The 2009 Mid-American Conference football season is an NCAA football season that was played from September 3, 2009, to January 7, 2010.  The Mid-American Conference consists of twelve full-time members, with Temple University holding an affiliate membership for football.

Previous season 
Ball State entered the 2008 MAC Championship Game undefeated and as the champion of the West Division.  This was also their first ever appearance in the game.  Ranked #12 in the country, they faced East Division champion Buffalo in the annual contest held at Ford Field.  That was Buffalo's first appearance as well.  The Bulls upset Ball State and took the MAC Championship, giving Ball State their first loss of the season.

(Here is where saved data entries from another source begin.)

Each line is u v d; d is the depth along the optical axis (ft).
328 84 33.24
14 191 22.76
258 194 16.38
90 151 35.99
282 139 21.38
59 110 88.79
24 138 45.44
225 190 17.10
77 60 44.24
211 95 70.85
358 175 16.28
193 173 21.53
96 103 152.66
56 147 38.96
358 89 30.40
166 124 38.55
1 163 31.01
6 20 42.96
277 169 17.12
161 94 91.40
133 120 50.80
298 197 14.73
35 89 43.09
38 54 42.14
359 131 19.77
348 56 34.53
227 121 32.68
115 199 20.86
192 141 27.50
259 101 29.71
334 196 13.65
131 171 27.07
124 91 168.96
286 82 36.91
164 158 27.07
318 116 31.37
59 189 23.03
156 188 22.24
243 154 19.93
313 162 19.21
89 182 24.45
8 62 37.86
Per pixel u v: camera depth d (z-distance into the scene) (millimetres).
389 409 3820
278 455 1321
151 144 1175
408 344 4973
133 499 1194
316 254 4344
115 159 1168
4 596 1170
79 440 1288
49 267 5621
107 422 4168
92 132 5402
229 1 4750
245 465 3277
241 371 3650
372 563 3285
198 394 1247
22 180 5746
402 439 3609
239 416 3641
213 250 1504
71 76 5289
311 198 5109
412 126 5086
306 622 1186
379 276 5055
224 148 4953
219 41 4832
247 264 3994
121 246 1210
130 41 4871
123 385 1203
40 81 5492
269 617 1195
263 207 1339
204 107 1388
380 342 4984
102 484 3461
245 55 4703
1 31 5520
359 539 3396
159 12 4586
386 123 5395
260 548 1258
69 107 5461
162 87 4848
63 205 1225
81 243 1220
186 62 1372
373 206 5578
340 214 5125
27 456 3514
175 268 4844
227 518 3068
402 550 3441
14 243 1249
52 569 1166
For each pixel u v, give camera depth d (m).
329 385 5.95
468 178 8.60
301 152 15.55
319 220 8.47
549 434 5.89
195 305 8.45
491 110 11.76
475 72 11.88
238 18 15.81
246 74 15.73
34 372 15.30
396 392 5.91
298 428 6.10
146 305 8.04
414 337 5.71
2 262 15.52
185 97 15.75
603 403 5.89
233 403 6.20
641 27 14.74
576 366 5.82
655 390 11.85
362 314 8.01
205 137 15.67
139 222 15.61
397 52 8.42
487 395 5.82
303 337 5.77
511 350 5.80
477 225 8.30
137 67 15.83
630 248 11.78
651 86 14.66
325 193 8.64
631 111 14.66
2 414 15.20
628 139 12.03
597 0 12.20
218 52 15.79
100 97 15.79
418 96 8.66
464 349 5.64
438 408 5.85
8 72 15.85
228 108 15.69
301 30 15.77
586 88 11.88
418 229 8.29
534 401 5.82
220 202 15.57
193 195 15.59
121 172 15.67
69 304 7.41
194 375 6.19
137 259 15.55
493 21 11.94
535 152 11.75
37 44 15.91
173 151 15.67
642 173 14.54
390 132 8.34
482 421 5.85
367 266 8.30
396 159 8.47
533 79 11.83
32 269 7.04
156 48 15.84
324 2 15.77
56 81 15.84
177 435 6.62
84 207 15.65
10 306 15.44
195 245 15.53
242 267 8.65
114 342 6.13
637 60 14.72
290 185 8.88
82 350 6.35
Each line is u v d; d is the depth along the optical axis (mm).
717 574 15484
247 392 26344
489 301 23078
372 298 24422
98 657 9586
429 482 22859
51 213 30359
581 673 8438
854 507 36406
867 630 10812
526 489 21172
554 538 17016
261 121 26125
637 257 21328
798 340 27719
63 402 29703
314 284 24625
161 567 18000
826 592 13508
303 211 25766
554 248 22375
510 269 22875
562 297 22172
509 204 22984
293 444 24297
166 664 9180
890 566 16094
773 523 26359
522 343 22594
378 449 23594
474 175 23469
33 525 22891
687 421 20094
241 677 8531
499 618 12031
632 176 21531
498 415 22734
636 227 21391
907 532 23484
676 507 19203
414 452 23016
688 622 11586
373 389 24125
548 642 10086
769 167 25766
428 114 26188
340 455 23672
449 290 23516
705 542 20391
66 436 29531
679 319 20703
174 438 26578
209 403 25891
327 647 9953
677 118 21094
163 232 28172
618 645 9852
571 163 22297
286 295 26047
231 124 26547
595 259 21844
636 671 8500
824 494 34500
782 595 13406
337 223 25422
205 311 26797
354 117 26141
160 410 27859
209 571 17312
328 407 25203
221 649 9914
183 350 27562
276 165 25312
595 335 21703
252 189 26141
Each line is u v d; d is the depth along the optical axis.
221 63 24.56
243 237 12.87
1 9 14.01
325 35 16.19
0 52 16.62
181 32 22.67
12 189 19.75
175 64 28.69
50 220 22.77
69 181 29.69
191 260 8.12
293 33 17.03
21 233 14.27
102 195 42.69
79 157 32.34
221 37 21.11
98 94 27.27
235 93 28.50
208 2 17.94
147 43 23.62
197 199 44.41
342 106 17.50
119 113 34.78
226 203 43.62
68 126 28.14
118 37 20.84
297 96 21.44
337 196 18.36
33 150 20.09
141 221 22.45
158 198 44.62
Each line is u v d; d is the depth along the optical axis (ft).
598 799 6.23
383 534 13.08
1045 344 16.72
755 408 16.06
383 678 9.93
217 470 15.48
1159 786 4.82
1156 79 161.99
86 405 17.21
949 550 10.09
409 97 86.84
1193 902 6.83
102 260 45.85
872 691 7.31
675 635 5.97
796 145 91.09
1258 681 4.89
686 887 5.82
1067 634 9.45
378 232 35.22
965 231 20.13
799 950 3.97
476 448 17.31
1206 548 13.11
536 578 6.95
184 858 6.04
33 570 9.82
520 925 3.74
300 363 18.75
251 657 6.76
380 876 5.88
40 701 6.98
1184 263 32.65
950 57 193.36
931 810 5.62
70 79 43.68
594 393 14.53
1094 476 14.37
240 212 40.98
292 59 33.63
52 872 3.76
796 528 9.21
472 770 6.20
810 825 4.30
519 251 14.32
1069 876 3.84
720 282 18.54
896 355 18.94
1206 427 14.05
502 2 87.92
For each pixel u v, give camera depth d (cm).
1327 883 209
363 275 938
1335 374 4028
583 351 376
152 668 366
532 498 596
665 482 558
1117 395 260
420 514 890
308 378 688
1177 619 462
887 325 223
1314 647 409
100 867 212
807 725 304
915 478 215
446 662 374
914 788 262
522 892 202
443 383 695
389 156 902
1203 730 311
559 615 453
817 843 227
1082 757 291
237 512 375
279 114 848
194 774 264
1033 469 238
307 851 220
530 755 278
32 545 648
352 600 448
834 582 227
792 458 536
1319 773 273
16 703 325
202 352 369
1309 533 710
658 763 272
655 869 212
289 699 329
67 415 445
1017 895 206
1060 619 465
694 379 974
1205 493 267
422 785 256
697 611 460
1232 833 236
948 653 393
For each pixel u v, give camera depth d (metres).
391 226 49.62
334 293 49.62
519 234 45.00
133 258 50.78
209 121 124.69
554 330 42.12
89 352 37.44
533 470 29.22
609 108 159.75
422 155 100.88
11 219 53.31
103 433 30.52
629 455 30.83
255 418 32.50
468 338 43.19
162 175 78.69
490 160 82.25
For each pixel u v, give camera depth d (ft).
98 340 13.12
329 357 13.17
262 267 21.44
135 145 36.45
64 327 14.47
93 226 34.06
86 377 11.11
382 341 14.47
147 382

After the championship game ended, four MAC football head coaches either resigned or were fired from their teams.  This began with Ball State's coach Brady Hoke, who resigned to pursue a head coaching job at San Diego State University.  He was replaced by Stan Parrish for the 2009 season.  Parrish was promoted internally after serving as Ball State's assistant football coach for four seasons.  The only other head coaching change in the West Division was in Eastern Michigan where Jeff Genyk, head coach for the past five years, was fired after a combined 15–42 record.  He was replaced by Ron English, who served as an assistant coach at the University of Michigan for five years as well as the University of Louisville during the 2008 season.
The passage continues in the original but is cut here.